_Tâches et exercices_
1. Relevez tous les courants de pensée nommés dans l'extrait choisi.
2. Répondez brièvement à partir de l'extrait choisi.
(a) Selon l'extrait, à quel univers l'univers politique est-il subordonné ?
(b) Quel adjectif qualifie le darwinisme social et son néolibéralisme au début ?
(c) Quelle expression figure entre guillemets dans la dernière ligne ?

Le darwinisme social et son néolibéralisme sont anti-culturels. Des esprits consensuels ont cru bien faire en prétendant que le libéralisme politique gardait toute sa valeur dans son domaine et le néolibéralisme avait la sienne dans le domaine économique. Cela constitue une véritable schize dans le destinal global du géopolitique humain mondial. En réalité, l’univers économique est tout simplement absolutisé et l’univers politique lui est subordonné. En même temps, cela laisse advenir des formes dévoyées du politique. L’avènement empirique de l’espèce humaine est celui de l’expérience même d’une espèce qui s’instruit suffisamment de son environnement pour entrer consciemment dans une évolution créatrice dont elle est largement l’actrice. Est-ce une bonne ou une mauvaise piste dans une évolution créatrice des chemins du développement de la vie ? Il peut paraître inquiétant que l’humanité, dans sa majorité, quelles qu’en soient les causes, ne soit pas encore pleinement assurée d’être parvenue à ce degré tout en en comprenant les considérables difficultés. Peut-être est-ce ce qu’elle est juste en train de vivre actuellement. En espérant qu’elle pourra l’être encore demain.
5. Fornet-Betancourt : « unité du continuum condition-humaine-culture »

_Données enregistrées_
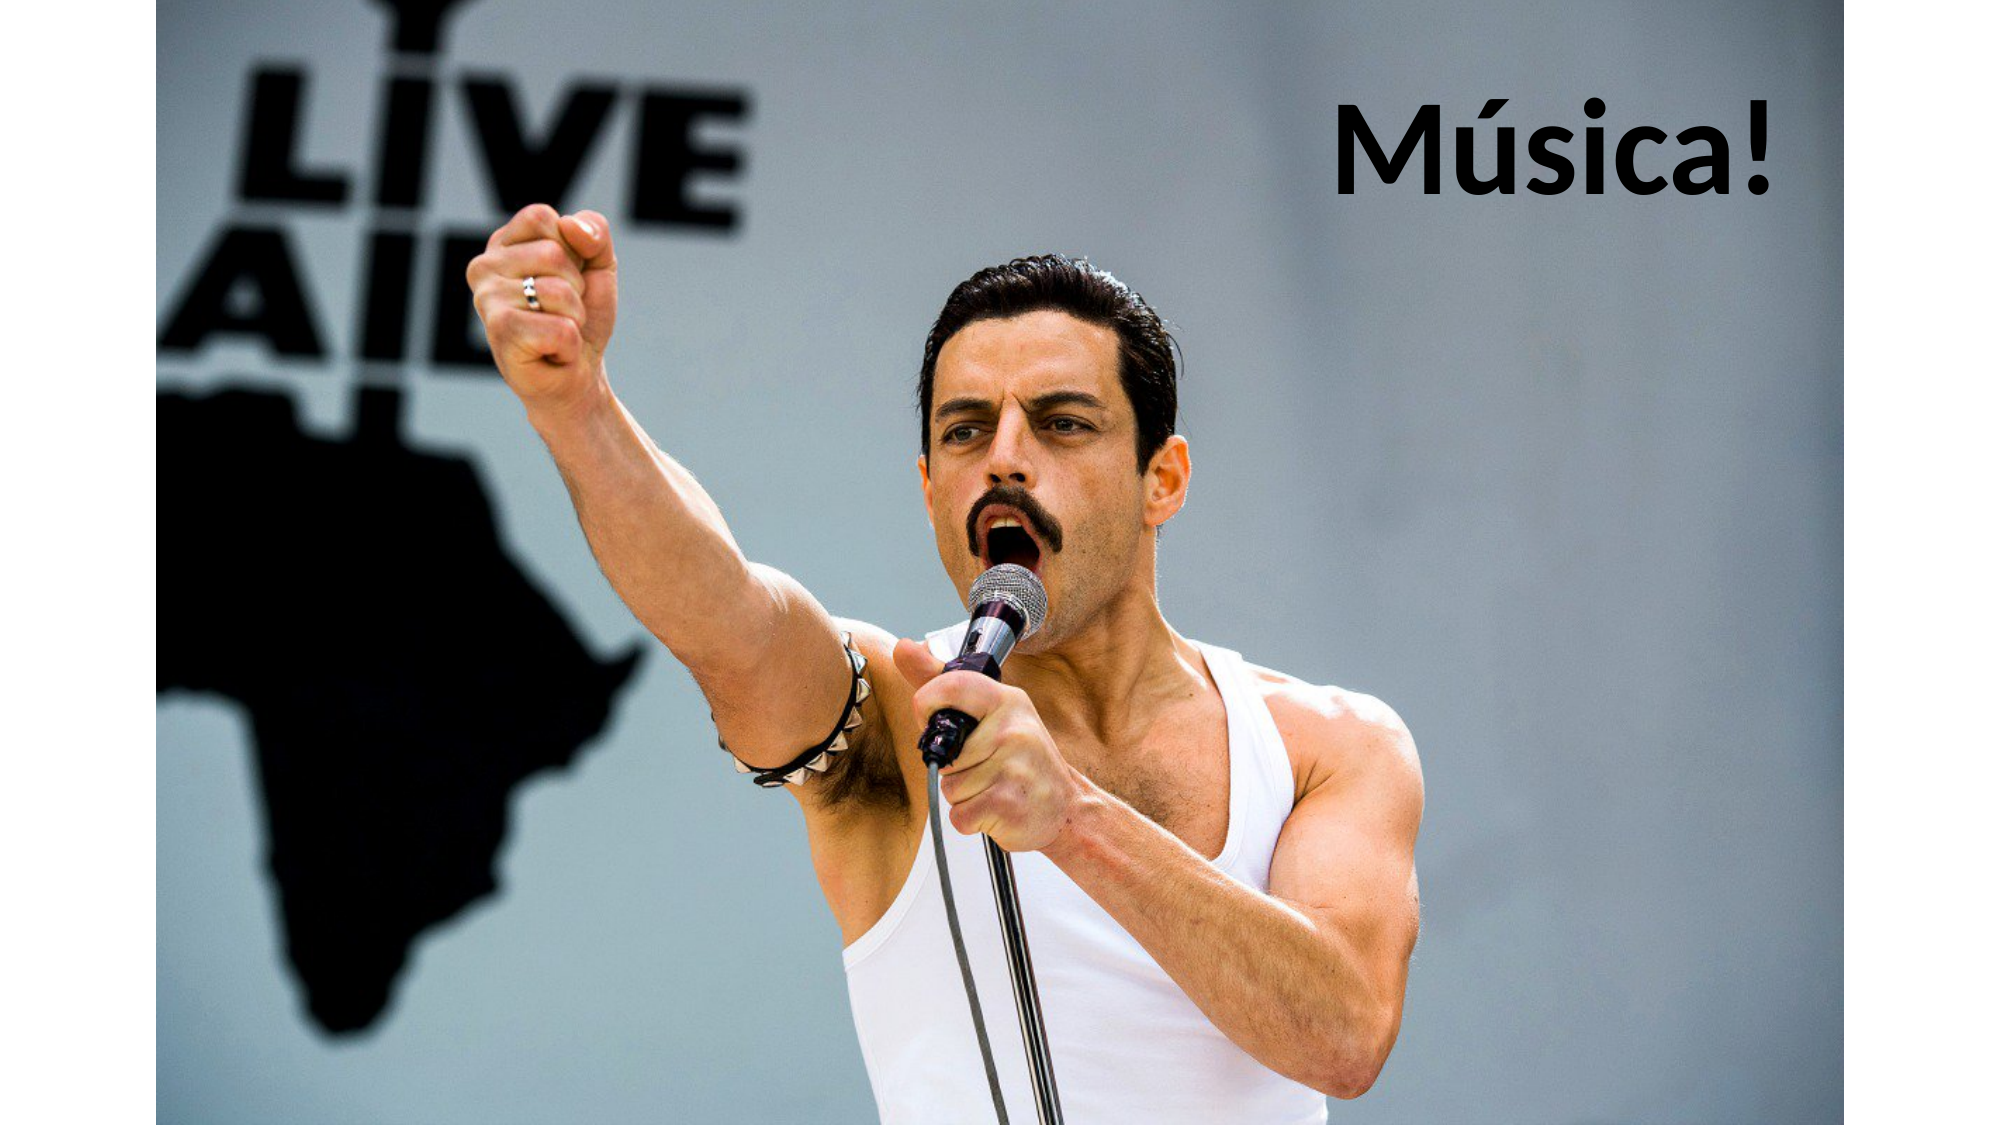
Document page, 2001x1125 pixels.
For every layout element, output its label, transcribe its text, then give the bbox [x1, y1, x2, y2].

text_box Música! [1315, 50, 1797, 230]
picture [156, 0, 1844, 1125]
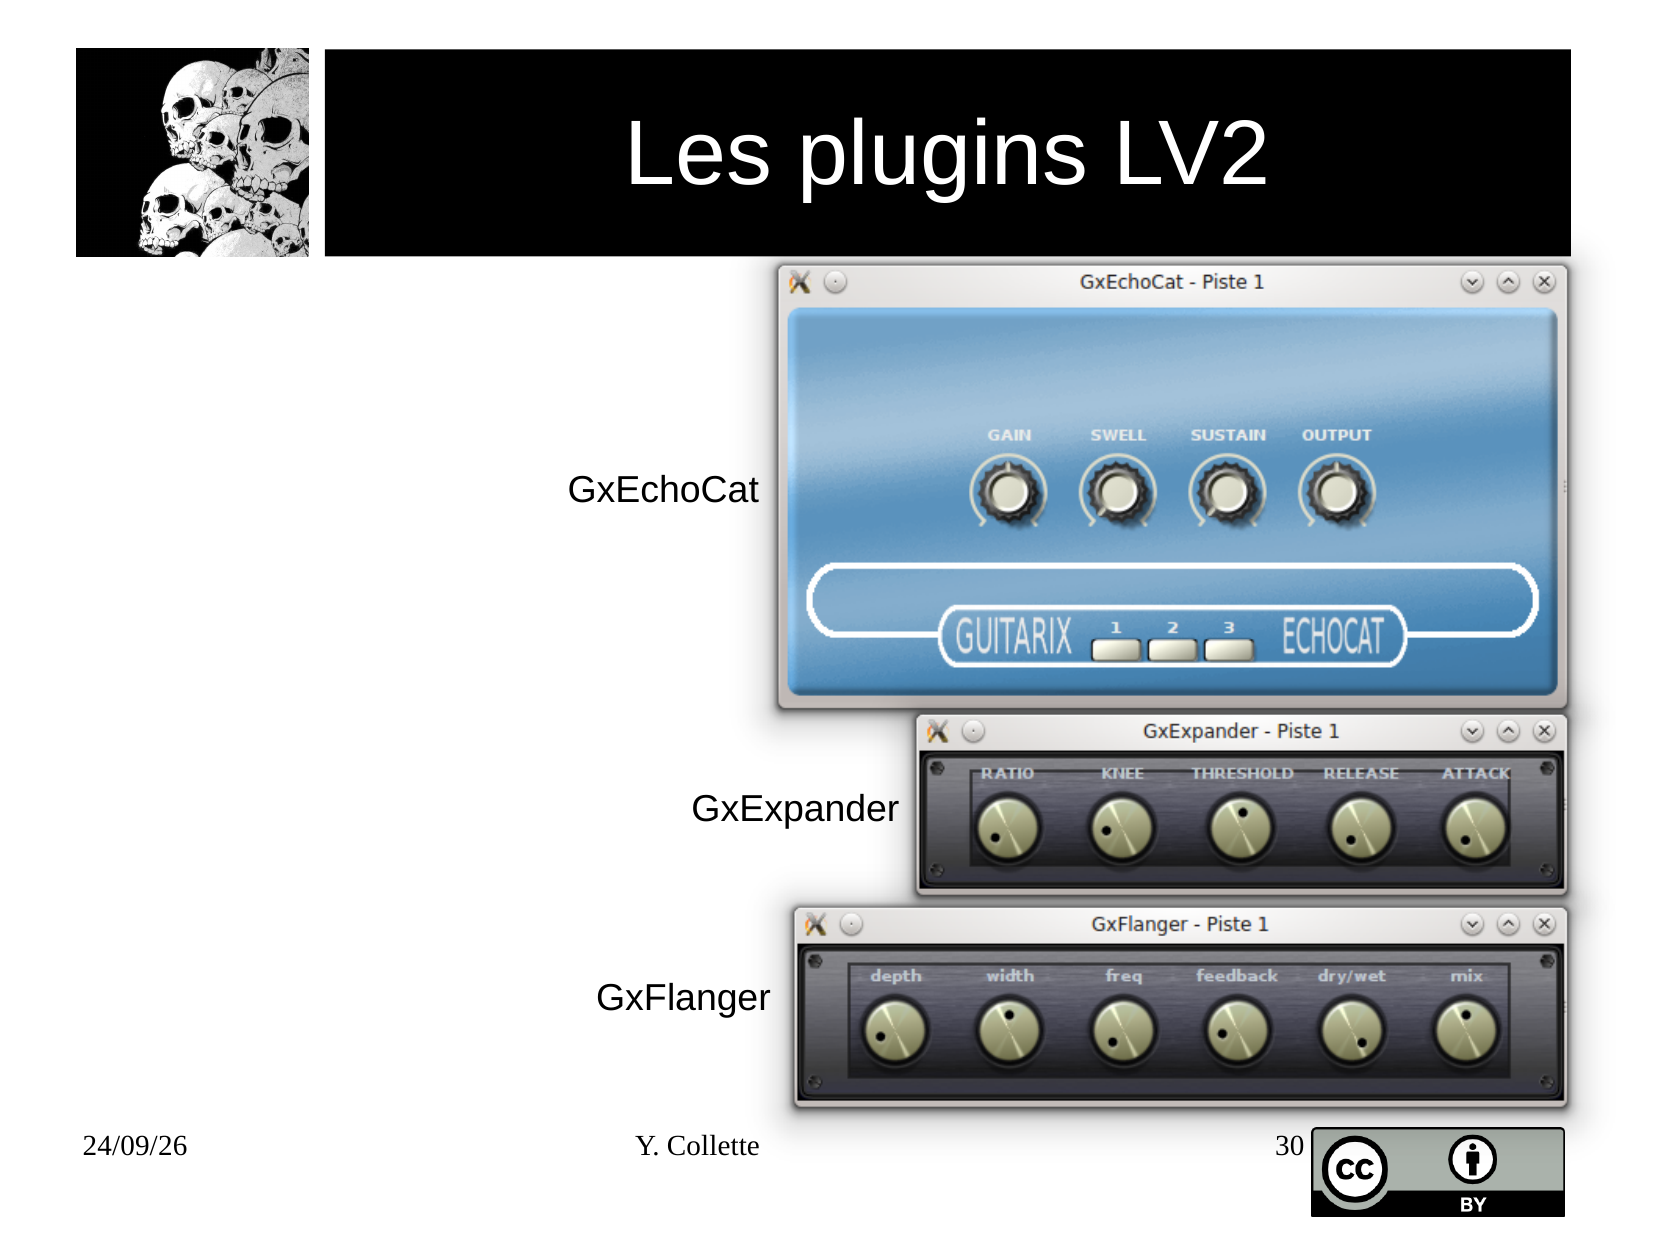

_Réponses successives_
1.
darwinisme social
néolibéralisme
libéralisme politique

2.
(a) À l'univers économique.
(b) Anti-culturels.
(c) « unité du continuum condition-humaine-culture »